Die Behörden in Spokane, Washington, haben einen 37-jährigen Mann verhaftet, der verdächtigt wird, einen der drei großen Waldbrände in der Nähe der Stadt ausgelöst zu haben. Die Verhaftung erfolgt, während die Feuerwehrleute ihre Bemühungen fortführen, die Brände einzudämmen, die Hunderte von Häusern zerstört und Tausende von Bewohnern zur Evakuierung gezwungen haben. Laut Sheriff John Nowels wurde der Verdächtige von einem Zeugen in der Nähe des Ursprungsortes des größten Feuers, bekannt als das Old Trails Fire, beobachtet.
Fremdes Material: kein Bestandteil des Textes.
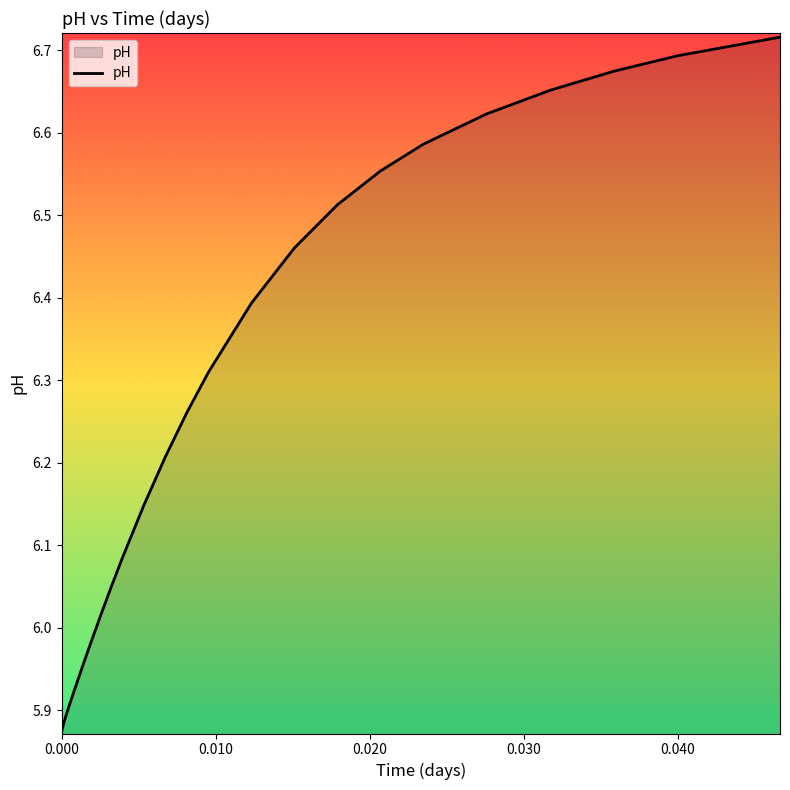

What is the difference between the maximum and minimum values?

0.8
Der Sheriff erklärte während einer Pressekonferenz, dass der Betroffene zuvor am Samstag in der Nähe des Waldbrands festgehalten worden war, bevor er auf Kaution freigelassen wurde.
Nach weiteren Untersuchungen, die den Verdacht gegen ihn bestätigten, wurde er erneut verhaftet und wegen Brandstiftung angeklagt, mit einer Kaution von 1 Million Dollar. Die Waldbrände brachen über das Wochenende in der Umgebung von Spokane aus, wobei Luftaufnahmen zeigten, dass zwischen 700 und 1.100 Strukturen von den Flammen verzehrt wurden.
In der Provinz British Columbia, Kanada, wurde der Ausnahmezustand wegen der unkontrollierten Waldbrände ausgerufen, die mehr als 20.000 Menschen zur Flucht aus ihren Häusern gezwungen haben. Die Situation war besonders schlimm in der Stadt Summerland, die etwa 12.000 Einwohner hat.
Er versicherte den betroffenen Bewohnern, dass die Provinz notwendige Unterkünfte und Hilfe zur Verfügung stellen würde, wobei er die Priorität der Rettung von Leben und der Unterstützung von Rettungsoperationen betonte. Der kanadische Premierminister Mark Carney äußerte seine Dankbarkeit gegenüber den Feuerwehrleuten und anderen Notfallpersonal und erklärte, dass die Bundesregierung bereit ist, British Columbia bei Brandbekämpfungsmaßnahmen und Evakuierungen zu unterstützen.
Auch in anderen Provinzen wie Ontario und Quebec gab es in diesem Jahr erhebliche Waldbrände, die durch längere Zeiträume von Hitze und trockenem Wetter verschlimmert wurden. In Europa waren die Waldbrände weiterhin eine Herausforderung für die Rettungsdienste, insbesondere in Norditalien. Mehrere Waldbrände brachen in Friuli-Venezia Giulia aus, einer Region, die an Österreichs Kärnten grenzt, und brachten die örtlichen Feuerwehrleute in erhebliche Belastung. Die Situation war besonders angespannt entlang des Karstplateaus zwischen Monfalcone und Duino, wo Feuerwehrleute aus Monfalcone und Triest mit Panzerfahrzeugen ankamen. Zusätzliche Unterstützung erhielt der in Venedig ansässige Feuerwehrhubschrauber Drago.
Auf dem Berg Nero in der Nähe von Tarvis waren auch Forstarbeiter und freiwillige Feuerwehrleute an Einschränkungen beteiligt. Ein weiteres Feuer brach in der Nachbarschaft von Selz innerhalb der Gemeinde Ronchi dei Legionari aus. Die Waldbrände beeinträchtigten auch die Verkehrsinfrastruktur. Um den Zugang für Notfallkräfte zu gewährleisten, wurden am späten Samstagnachmittag zwei Fahrspuren der A4-Autobahn-Kreuzung in Lisert geschlossen.
Weiter südlich ereignete sich ein Waldbrand in der Nähe von Tignale am westlichen Ufer des Gardasees, was dazu führte, dass zusätzliche Notfallteams entsandt wurden. Im beliebten Touristenziel Lignano Sabbiadoro meldeten die Zivilschutzbehörden einen Waldbrand in der Übergangszone zwischen Vegetation und städtischen Gebieten.